NASA’s two stuck astronauts yesterday headed back to Earth with SpaceX to close out a dramatic marathon mission that began with a bungled Boeing test flight more than nine months ago.
Butch Wilmore and Suni Williams bade farewell to the International Space Station — their home since last spring — departing aboard a SpaceX capsule alongside two other astronauts. The capsule undocked in the wee hours and aimed for a splashdown off the Florida coast — weather permitting — by early evening yesterday.
The two expected to be gone just a week or so after launching on Boeing’s new Starliner crew capsule on June 5. So many problems cropped up on the way to the space station that NASA eventually sent Starliner back empty and transferred the test pilots to SpaceX, pushing their homecoming into last month. Then SpaceX capsule issues added another month’s delay.
Photo: AFP / NASA
Sunday’s arrival of their relief crew meant Wilmore and Williams could finally leave. NASA cut them loose a little early, given the iffy weather forecast later this week. They checked out with NASA’s Nick Hague and Russia’s Alexander Gorbunov, who arrived in their own SpaceX capsule last fall with two empty seats reserved for the Starliner duo.
“We’ll miss you, but have a great journey home,” NASA’s Anne McClain called out from the space station as the capsule pulled away 148km above the Pacific.
Their plight captured the world’s attention, giving new meaning to the phrase “stuck at work.” While other astronauts had logged longer spaceflights over the decades, none had to deal with so much uncertainty or see the length of their mission expand by so much.
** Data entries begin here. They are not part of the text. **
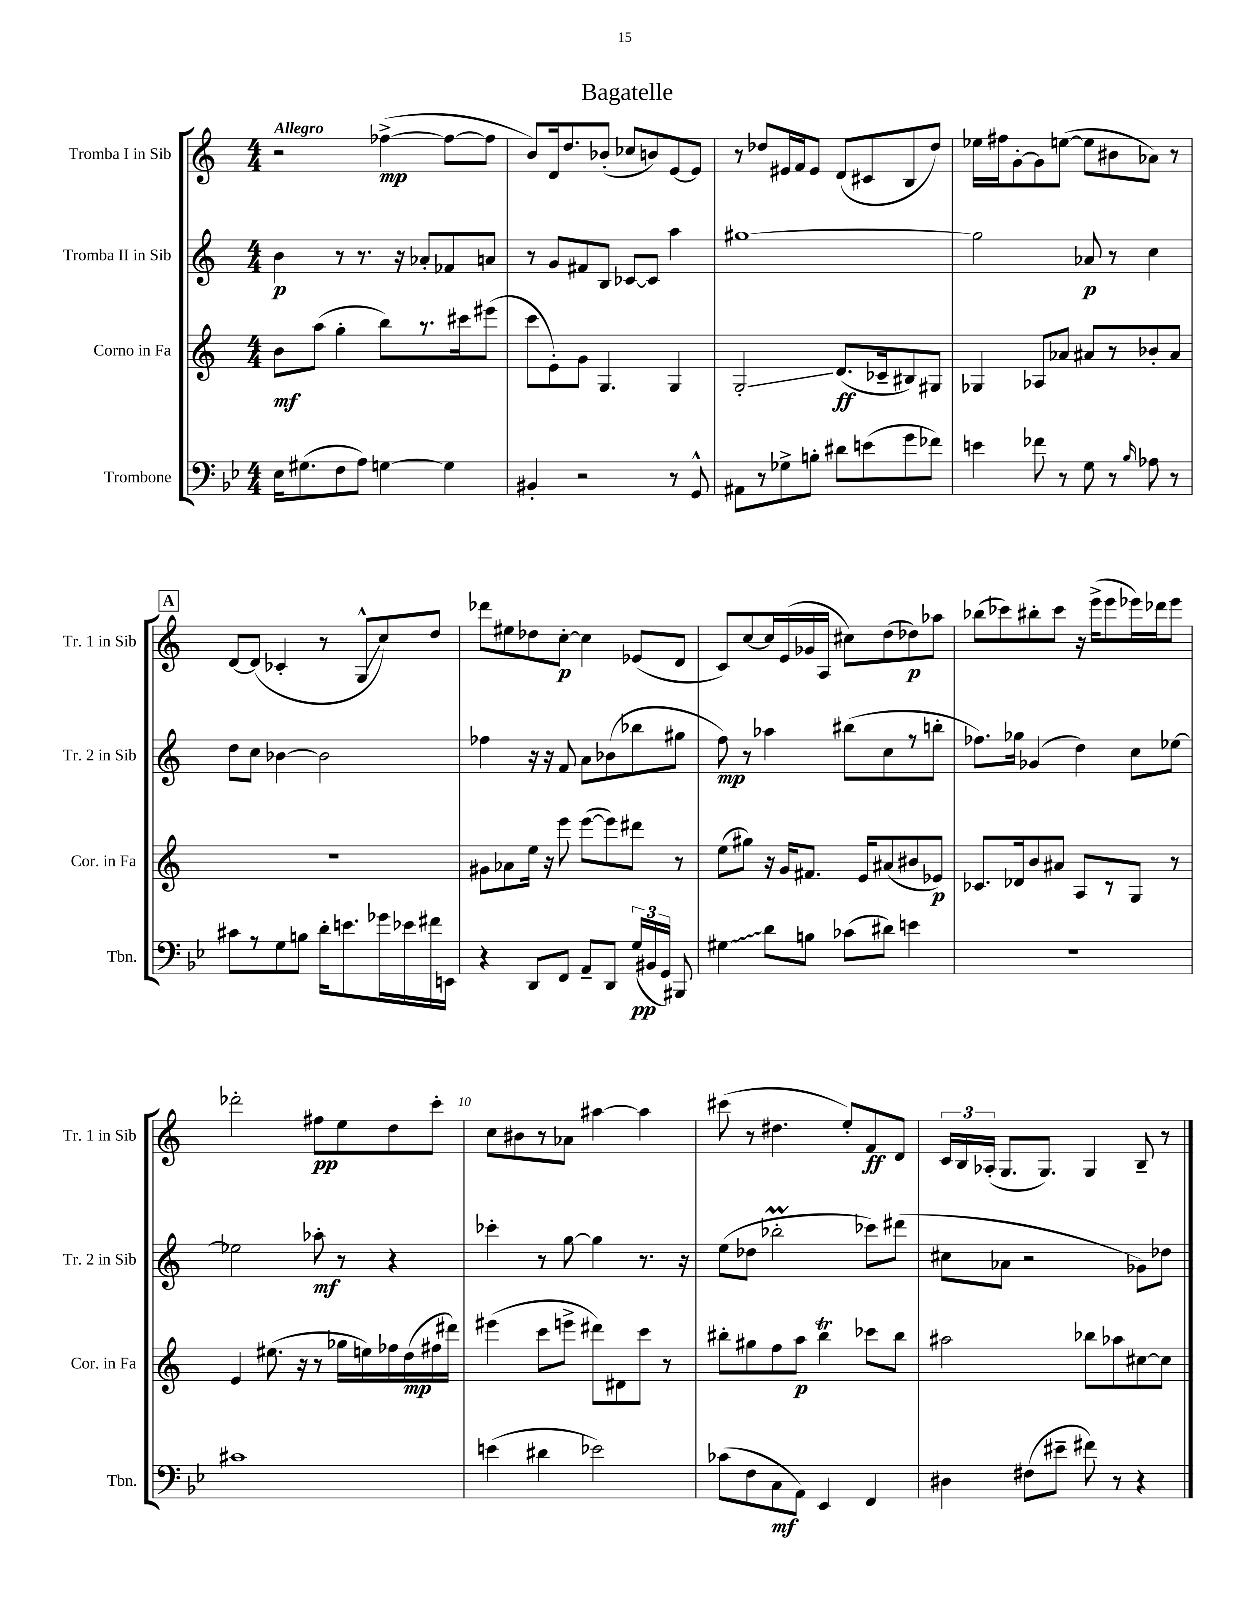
\header { title = "Bagatelle" }
<<
\new StaffGroup <<
\new Staff = "s0" \with { instrumentName = "Tromba I in Sib" shortInstrumentName = "Tr. 1 in Sib" } {
    \clef treble \key c \major \numericTimeSignature \time 4/4 \tempo "Allegro"
    \autoBeamOff r2 fes''4~->\mp( fes''8[~ fes''8] |
    b'8[) d'16 d''8. bes'8]-.( ces''8[ b'8) e'8~ e'8] |
    r8 des''8[ eis'16 f'16 eis'8] d'8[( cis'8 b8 des''8]) |
    ees''16[ fis''16 g'8~-. g'8 e''8]~( e''8[ bis'8 aes'8]) r8 |
    \mark \markup { \box "A" } d'8[~ d'8]( ces'4-. r8 g8[-^\glissando c''8) d''8] |
    des'''8[ eis''8 des''8 c''8]~-.\p c''4 ees'8[( d'8] |
    c'8[) c''8~ c''16 e'16( ges'16 a16] cis''8[) d''8( des''8\p) aes''8] |
    bes''8[( ces'''8) bis''8-. ces'''8] r16 e'''16[->( e'''8 ees'''16) des'''16 ees'''8] |
    des'''2-. fis''8[\pp e''8 d''8 c'''8]-. |
    c''8[ bis'8 r8 aes'8] ais''4~ ais''4 |
    cis'''8( r8 dis''4. e''8[-.) f'8\ff d'8] |
    \tuplet 3/2 { c'16[ b16 aes16]-.( } g8.[ g8.]) g4 b8-- r8 \bar "|." |
}
\new Staff = "s1" \with { instrumentName = "Tromba II in Sib" shortInstrumentName = "Tr. 2 in Sib" } {
    \clef treble \key c \major \numericTimeSignature \time 4/4
    \autoBeamOff b'4\p r8 r8. r16 aes'8[-. fes'8 a'8] |
    r8 g'8[ fis'8 b8] ces'8[~ ces'8] a''4 |
    gis''1~ |
    gis''2 aes'8\p r8 c''4 |
    \mark \markup { \box "A" } d''8[ c''8] bes'4~ bes'2 |
    fes''4 r16 r16 f'8 a'8[ bes'8( bes''8 gis''8] |
    f''8\mp) r8 aes''4 bis''8[( c''8 r8 b''8]-. |
    fes''8.[) ges''16] ges'4( d''4) c''8[ ees''8]~ |
    ees''2 aes''8-.\mf r8 r4 |
    ces'''4-. r8 g''8~ g''4 r8. r16 |
    e''8[( des''8] bes''2-.\prall ces'''8[) dis'''8]( |
    cis''8[ aes'8] r2 ges'8[) des''8] \bar "|." |
}
\new Staff = "s2" \with { instrumentName = "Corno in Fa" shortInstrumentName = "Cor. in Fa" } {
    \clef treble \key c \major \numericTimeSignature \time 4/4
    \autoBeamOff b'8[\mf a''8]( g''4-. b''8[) r8. cis'''16 eis'''8]( |
    c'''8[ e'8-.) g'8] g4. g4 |
    g2-.\glissando d'8.[\ff( ces'16-- bis8) gis8] |
    ges4 aes8[ aes'8] ais'8[ r8 bes'8-. ais'8] |
    \mark \markup { \box "A" } R1 |
    gis'8[ aes'8 e''16] r16 e'''8 e'''8[~( e'''8) dis'''8] r8 |
    e''8[( gis''8]) r16 g'16[ fis'8.] e'16[ ais'8( bis'8 ees'8]\p) |
    ces'8.[ des'16 b'8 ais'8] a8[ r8 g8] r8 |
    e'4 eis''8.( r16 r8 ges''16[ e''16) fes''16 d''16\mp( fis''16 dis'''16]) |
    eis'''4( c'''8[ e'''8]-> dis'''8[) dis'8 c'''8] r8 |
    bis''8[-. gis''8 f''8 a''8]\p bis''4\trill ces'''8[ bis''8] |
    ais''2 bes''8[ aes''8 cis''8~ cis''8] \bar "|." |
}
\new Staff = "s3" \with { instrumentName = "Trombone" shortInstrumentName = "Tbn." } {
    \clef bass \key bes \major \numericTimeSignature \time 4/4
    \autoBeamOff ees16[ gis8.( f8 a8]) g4~ g4 |
    bis,4-. r2 r8 g,8-^ |
    ais,8[ r8 ges8-> b8]-. dis'8[ e'8( g'8 fes'8]) |
    e'4 fes'8 r8 g8 r8 \grace { bes16 } aes8 r8 |
    \mark \markup { \box "A" } cis'8[ r8 g8 b8] d'16[-. e'8. ges'16 ees'16 fis'16 e,16] |
    r4 d,8[ f,8] a,8[-- d,8] \tuplet 3/2 { g16[\pp( bis,16 g,16]) } bis,,8 |
    \once \override Glissando.style = #'zigzag gis4\glissando d'8[ b8] ces'8[( dis'8]) e'4 |
    r1 |
    cis'1 |
    e'4( dis'4 ees'2) |
    ces'8[( f8 c8\mf a,8]) ees,4 f,4 |
    dis4 fis8[( eis'8]-- fis'8) r8 r4 \bar "|." |
}
>>
>>
\layout { \context { \Score \override BarNumber.break-visibility = ##(#f #t #t) barNumberVisibility = #(every-nth-bar-number-visible 5) } }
Wilmore and Williams quickly transitioned from guests to full-fledged station crew members, conducting experiments, fixing equipment and even spacewalking together. With 62 hours over nine spacewalks, Williams set a new record: the most time spent spacewalking over a career among female astronauts.
Both had lived on the orbiting lab before and knew the ropes, and brushed up on their station training before rocketing away. Williams became the station’s commander three months into their stay and held the post until earlier this month.
Their mission took an unexpected twist in late January when US President Donald Trump asked SpaceX founder Elon Musk to accelerate the astronauts’ return and blamed the delay on former US president Joe Biden’s administration. The replacement crew’s brand new SpaceX capsule still was not ready to fly, so SpaceX subbed it with a used one, hurrying things along by at least a few weeks.
Even in the middle of the political storm, Wilmore and Williams continued to maintain an even keel at public appearances from orbit, casting no blame and insisting they supported NASA’s decisions from the start.
NASA hired SpaceX and Boeing after the shuttle program ended, in order to have two competing U.S. companies for transporting astronauts to and from the space station until it is abandoned in 2030 and steered to a fiery re-entry. By then, it will have been up there more than three decades; the plan is to replace it with privately run stations so NASA can focus on moon and Mars expeditions.
Both retired navy captains, Wilmore and Williams stressed they did not mind spending more time in space — a prolonged deployment reminiscent of their military days. However, they acknowledged it was tough on their families.
Wilmore, 62, missed most of his younger daughter’s senior year of high school; his older daughter is in college. Williams, 59, had to settle for Internet calls from space to her mother. They will have to wait until they are off the SpaceX recovery ship and flown to Houston before the long-awaited reunion with their loved ones.